-- PROVIDED PASSAGE --
# Mortgage Question



## BMC (Aug 4, 2009)

Hi,

I have been trying to research this but to not much success but a few people on here seem to work in real estate so may know the answer off hand.

What kind of LTV can you expect to get on a mortgage just now. I have been on all the major banks websites. Alpha bank claim up to 100%, surely this is out of date? Bank of Cyprus says 80%, Piraeus 75%. All the others don't say anything.

Secondly will a permanent resident be treated the same as native Cypriot?

Thanks
Brian


----------



## Cleo Shahateet (Feb 23, 2009)

BMC said:


> Hi,
> 
> I have been trying to research this but to not much success but a few people on here seem to work in real estate so may know the answer off hand.
> 
> ...


80% LTV is generally only available for applicants either permanently residing or living here for at least 180 days per year. Most banks are now requiring or requesting 40% down payment making it 60% LTV unless you are a resident.


----------



## mollymore (Jun 24, 2009)

-- REQUIRED ACTION 1 --
In the mortgage thread, why does a non-resident applicant typically end up with a 60% LTV? Answer in one to three sentences.

-- MATERIAL FOR THE TASK --
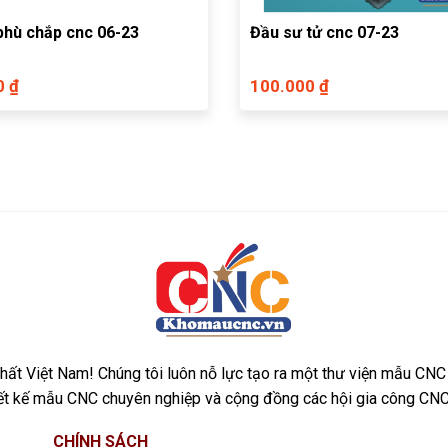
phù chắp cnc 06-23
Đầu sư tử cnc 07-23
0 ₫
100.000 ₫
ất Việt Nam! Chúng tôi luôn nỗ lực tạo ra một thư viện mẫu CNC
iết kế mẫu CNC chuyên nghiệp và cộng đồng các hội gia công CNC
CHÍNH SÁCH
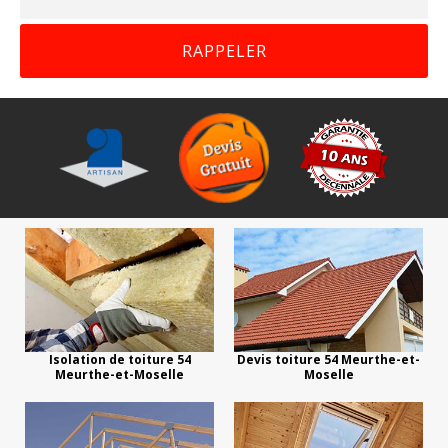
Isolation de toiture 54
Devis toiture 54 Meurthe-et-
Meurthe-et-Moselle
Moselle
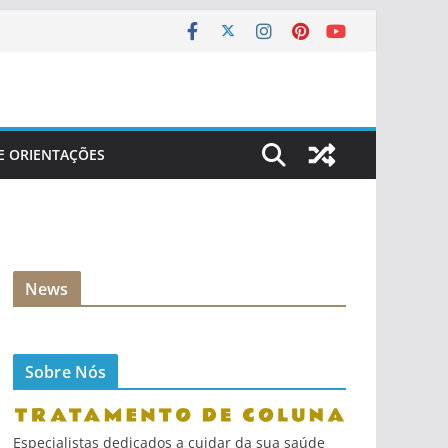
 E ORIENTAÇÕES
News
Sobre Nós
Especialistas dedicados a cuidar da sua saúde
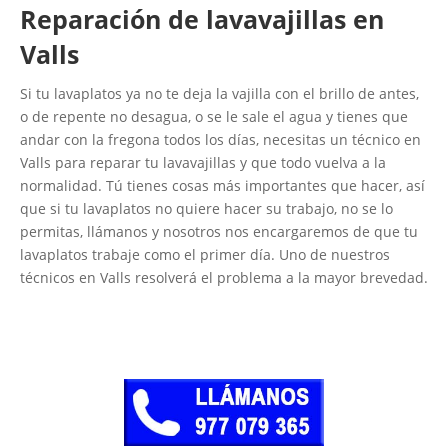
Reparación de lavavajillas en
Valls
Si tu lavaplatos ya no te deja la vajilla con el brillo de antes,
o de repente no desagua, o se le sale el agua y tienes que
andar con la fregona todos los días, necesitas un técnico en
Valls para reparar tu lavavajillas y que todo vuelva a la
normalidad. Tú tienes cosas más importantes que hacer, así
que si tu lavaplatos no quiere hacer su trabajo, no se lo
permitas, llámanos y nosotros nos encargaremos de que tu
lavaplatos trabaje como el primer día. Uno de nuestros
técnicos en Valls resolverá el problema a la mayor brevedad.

-- REQUIRED ACTION 2 --
Lay out the lines of the records as a Markdown table with the columns Nr and Line, omitting blank lines. Begin with the line containing "E ORIENTAÇÕES" and continue through the line containing "Especialistas dedicados a cuidar da sua saúde".

-- EXERCISE RESULT 1 --
Most banks now require or request a 40% down payment from applicants who are not residents, which leaves 60% to be financed. The 80% LTV is generally available only to applicants who reside there permanently or live there at least 180 days per year.

-- EXERCISE RESULT 2 --
| Nr | Line |
|---|---|
| 1 |  E ORIENTAÇÕES |
| 2 | News |
| 3 | Sobre Nós |
| 4 | Especialistas dedicados a cuidar da sua saúde |